### What you are asked to do
Recast the lines from the start of the entries through the line containing "Patricia Kebbe" as a numbered list, omitting blank lines and pictures.

****************

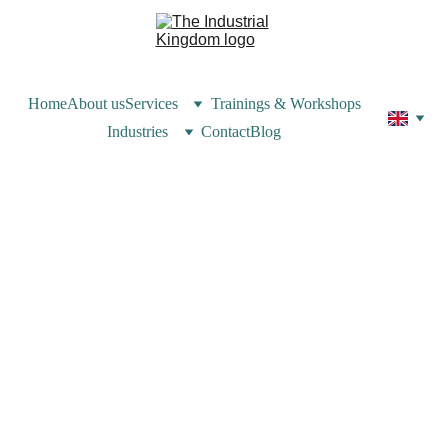
Home
About us
Services
Trainings & Workshops
Industries
Contact
Blog
Patricia Kebbe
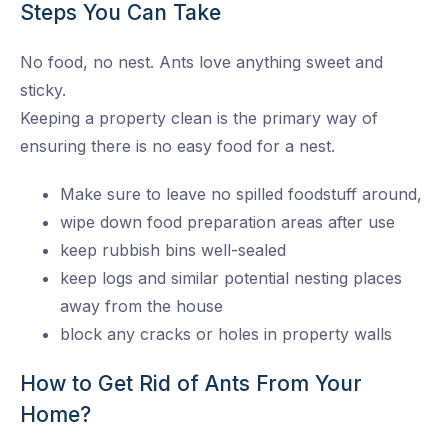
Steps You Can Take
No food, no nest. Ants love anything sweet and
sticky.
Keeping a property clean is the primary way of
ensuring there is no easy food for a nest.
Make sure to leave no spilled foodstuff around,
wipe down food preparation areas after use
keep rubbish bins well-sealed
keep logs and similar potential nesting places
away from the house
block any cracks or holes in property walls
How to Get Rid of Ants From Your
Home?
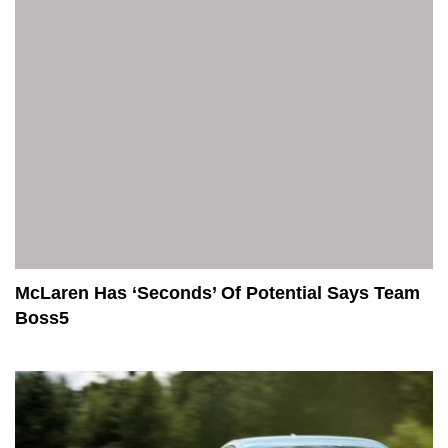
McLaren Has ‘Seconds’ Of Potential Says Team
Boss5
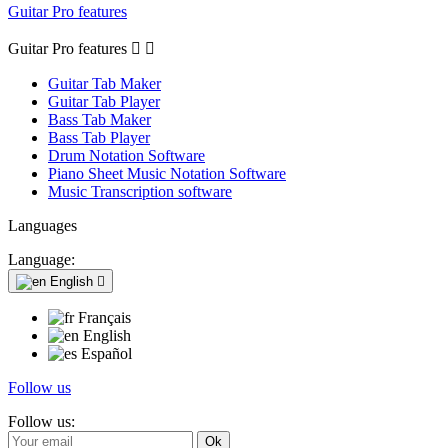
Guitar Pro features
Guitar Pro features


Guitar Tab Maker
Guitar Tab Player
Bass Tab Maker
Bass Tab Player
Drum Notation Software
Piano Sheet Music Notation Software
Music Transcription software
Languages
Language:
English

Français
English
Español
Follow us
Follow us:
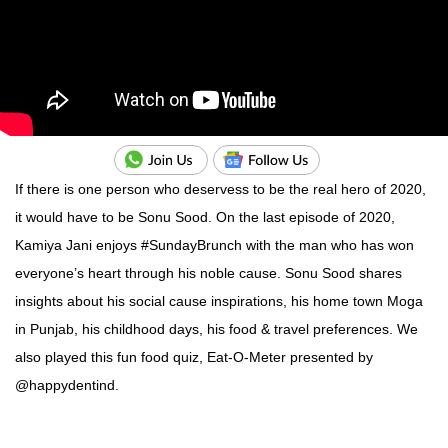
If there is one person who deservess to be the real hero of 2020,
it would have to be Sonu Sood. On the last episode of 2020,
Kamiya Jani enjoys #SundayBrunch with the man who has won
everyone’s heart through his noble cause. Sonu Sood shares
insights about his social cause inspirations, his home town Moga
in Punjab, his childhood days, his food & travel preferences. We
also played this fun food quiz, Eat-O-Meter presented by
@happydentind.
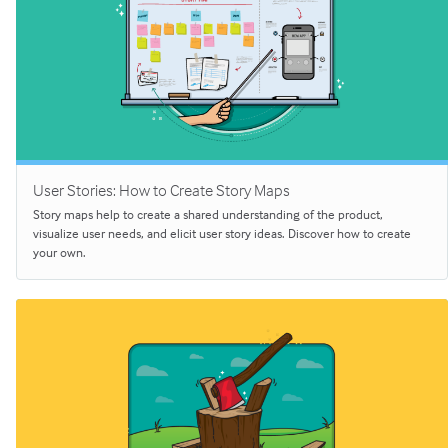
User Stories: How to Create Story Maps
Story maps help to create a shared understanding of the product,
visualize user needs, and elicit user story ideas. Discover how to create
your own.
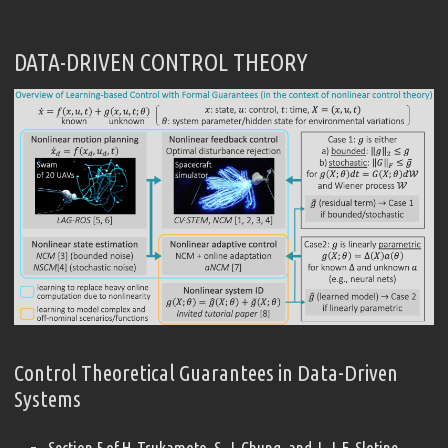
DATA-DRIVEN CONTROL THEORY
Control Theoretical Guarantees in Data-Driven
Systems
Section 5 of H. Tsukamoto, S.-J. Chung, and J.-J. E. Slotine,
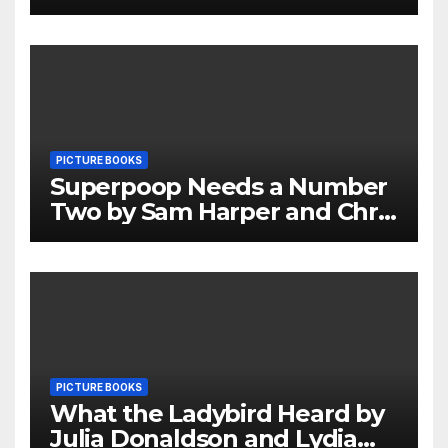
Review
PICTURE BOOKS
Superpoop Needs a Number
Two by Sam Harper and Chris
Jevons Review
PICTURE BOOKS
What the Ladybird Heard by
Julia Donaldson and Lydia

****************

### Task answer
1. Home
2. About us
3. Services
4. Trainings & Workshops
5. Industries
6. Contact
7. Blog
8. Patricia Kebbe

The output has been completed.